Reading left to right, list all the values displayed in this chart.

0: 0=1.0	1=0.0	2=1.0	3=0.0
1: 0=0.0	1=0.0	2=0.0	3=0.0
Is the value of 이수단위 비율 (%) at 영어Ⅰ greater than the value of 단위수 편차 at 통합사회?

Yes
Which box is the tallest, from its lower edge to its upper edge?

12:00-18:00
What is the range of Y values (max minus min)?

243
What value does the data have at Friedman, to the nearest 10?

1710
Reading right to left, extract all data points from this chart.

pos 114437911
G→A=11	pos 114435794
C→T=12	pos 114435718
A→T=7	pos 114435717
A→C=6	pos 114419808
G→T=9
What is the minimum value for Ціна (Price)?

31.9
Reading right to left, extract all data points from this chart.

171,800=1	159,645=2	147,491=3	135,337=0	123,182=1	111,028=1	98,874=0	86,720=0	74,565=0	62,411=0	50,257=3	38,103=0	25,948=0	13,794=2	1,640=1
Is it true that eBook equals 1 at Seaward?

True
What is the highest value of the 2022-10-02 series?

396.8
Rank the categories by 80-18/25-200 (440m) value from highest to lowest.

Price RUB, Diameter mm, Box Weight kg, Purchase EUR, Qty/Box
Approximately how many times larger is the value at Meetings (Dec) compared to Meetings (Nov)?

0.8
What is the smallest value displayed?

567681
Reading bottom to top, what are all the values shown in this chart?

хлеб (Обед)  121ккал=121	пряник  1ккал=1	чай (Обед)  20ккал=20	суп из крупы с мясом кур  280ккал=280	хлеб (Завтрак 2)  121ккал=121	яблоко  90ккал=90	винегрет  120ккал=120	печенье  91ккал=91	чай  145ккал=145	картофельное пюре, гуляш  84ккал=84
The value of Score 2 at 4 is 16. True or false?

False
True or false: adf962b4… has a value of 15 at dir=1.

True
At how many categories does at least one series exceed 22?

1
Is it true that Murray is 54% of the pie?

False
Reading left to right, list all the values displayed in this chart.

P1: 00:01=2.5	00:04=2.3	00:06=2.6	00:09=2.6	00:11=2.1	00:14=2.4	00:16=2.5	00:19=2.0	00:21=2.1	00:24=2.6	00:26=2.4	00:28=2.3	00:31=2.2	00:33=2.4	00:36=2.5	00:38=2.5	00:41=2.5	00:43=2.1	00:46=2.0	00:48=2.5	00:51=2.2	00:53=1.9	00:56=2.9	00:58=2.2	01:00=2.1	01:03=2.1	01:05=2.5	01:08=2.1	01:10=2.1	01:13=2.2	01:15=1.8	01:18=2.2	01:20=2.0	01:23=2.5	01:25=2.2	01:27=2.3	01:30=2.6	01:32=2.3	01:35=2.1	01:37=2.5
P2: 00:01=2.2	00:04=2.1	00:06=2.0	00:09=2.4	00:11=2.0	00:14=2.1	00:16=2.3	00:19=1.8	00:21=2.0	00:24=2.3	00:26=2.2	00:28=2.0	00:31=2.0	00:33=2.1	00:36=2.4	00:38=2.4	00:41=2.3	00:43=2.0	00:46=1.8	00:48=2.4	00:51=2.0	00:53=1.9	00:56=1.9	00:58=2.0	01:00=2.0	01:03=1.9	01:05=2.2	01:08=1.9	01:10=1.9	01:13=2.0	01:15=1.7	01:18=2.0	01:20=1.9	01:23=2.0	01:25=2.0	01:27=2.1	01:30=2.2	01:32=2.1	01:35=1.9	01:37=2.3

**Assignment:**
Convert the lines above into a JSON array of strings, one string per line, with blank lines omitted.

**Exercise response:**
[
  "Reading left to right, list all the values displayed in this chart.",
  "0: 0=1.0\t1=0.0\t2=1.0\t3=0.0",
  "1: 0=0.0\t1=0.0\t2=0.0\t3=0.0",
  "Is the value of 이수단위 비율 (%) at 영어Ⅰ greater than the value of 단위수 편차 at 통합사회?",
  "Yes",
  "Which box is the tallest, from its lower edge to its upper edge?",
  "12:00-18:00",
  "What is the range of Y values (max minus min)?",
  "243",
  "What value does the data have at Friedman, to the nearest 10?",
  "1710",
  "Reading right to left, extract all data points from this chart.",
  "pos 114437911",
  "G→A=11\tpos 114435794",
  "C→T=12\tpos 114435718",
  "A→T=7\tpos 114435717",
  "A→C=6\tpos 114419808",
  "G→T=9",
  "What is the minimum value for Ціна (Price)?",
  "31.9",
  "Reading right to left, extract all data points from this chart.",
  "171,800=1\t159,645=2\t147,491=3\t135,337=0\t123,182=1\t111,028=1\t98,874=0\t86,720=0\t74,565=0\t62,411=0\t50,257=3\t38,103=0\t25,948=0\t13,794=2\t1,640=1",
  "Is it true that eBook equals 1 at Seaward?",
  "True",
  "What is the highest value of the 2022-10-02 series?",
  "396.8",
  "Rank the categories by 80-18/25-200 (440m) value from highest to lowest.",
  "Price RUB, Diameter mm, Box Weight kg, Purchase EUR, Qty/Box",
  "Approximately how many times larger is the value at Meetings (Dec) compared to Meetings (Nov)?",
  "0.8",
  "What is the smallest value displayed?",
  "567681",
  "Reading bottom to top, what are all the values shown in this chart?",
  "хлеб (Обед)  121ккал=121\tпряник  1ккал=1\tчай (Обед)  20ккал=20\tсуп из крупы с мясом кур  280ккал=280\tхлеб (Завтрак 2)  121ккал=121\tяблоко  90ккал=90\tвинегрет  120ккал=120\tпеченье  91ккал=91\tчай  145ккал=145\tкартофельное пюре, гуляш  84ккал=84",
  "The value of Score 2 at 4 is 16. True or false?",
  "False",
  "True or false: adf962b4… has a value of 15 at dir=1.",
  "True",
  "At how many categories does at least one series exceed 22?",
  "1",
  "Is it true that Murray is 54% of the pie?",
  "False",
  "Reading left to right, list all the values displayed in this chart.",
  "P1: 00:01=2.5\t00:04=2.3\t00:06=2.6\t00:09=2.6\t00:11=2.1\t00:14=2.4\t00:16=2.5\t00:19=2.0\t00:21=2.1\t00:24=2.6\t00:26=2.4\t00:28=2.3\t00:31=2.2\t00:33=2.4\t00:36=2.5\t00:38=2.5\t00:41=2.5\t00:43=2.1\t00:46=2.0\t00:48=2.5\t00:51=2.2\t00:53=1.9\t00:56=2.9\t00:58=2.2\t01:00=2.1\t01:03=2.1\t01:05=2.5\t01:08=2.1\t01:10=2.1\t01:13=2.2\t01:15=1.8\t01:18=2.2\t01:20=2.0\t01:23=2.5\t01:25=2.2\t01:27=2.3\t01:30=2.6\t01:32=2.3\t01:35=2.1\t01:37=2.5",
  "P2: 00:01=2.2\t00:04=2.1\t00:06=2.0\t00:09=2.4\t00:11=2.0\t00:14=2.1\t00:16=2.3\t00:19=1.8\t00:21=2.0\t00:24=2.3\t00:26=2.2\t00:28=2.0\t00:31=2.0\t00:33=2.1\t00:36=2.4\t00:38=2.4\t00:41=2.3\t00:43=2.0\t00:46=1.8\t00:48=2.4\t00:51=2.0\t00:53=1.9\t00:56=1.9\t00:58=2.0\t01:00=2.0\t01:03=1.9\t01:05=2.2\t01:08=1.9\t01:10=1.9\t01:13=2.0\t01:15=1.7\t01:18=2.0\t01:20=1.9\t01:23=2.0\t01:25=2.0\t01:27=2.1\t01:30=2.2\t01:32=2.1\t01:35=1.9\t01:37=2.3"
]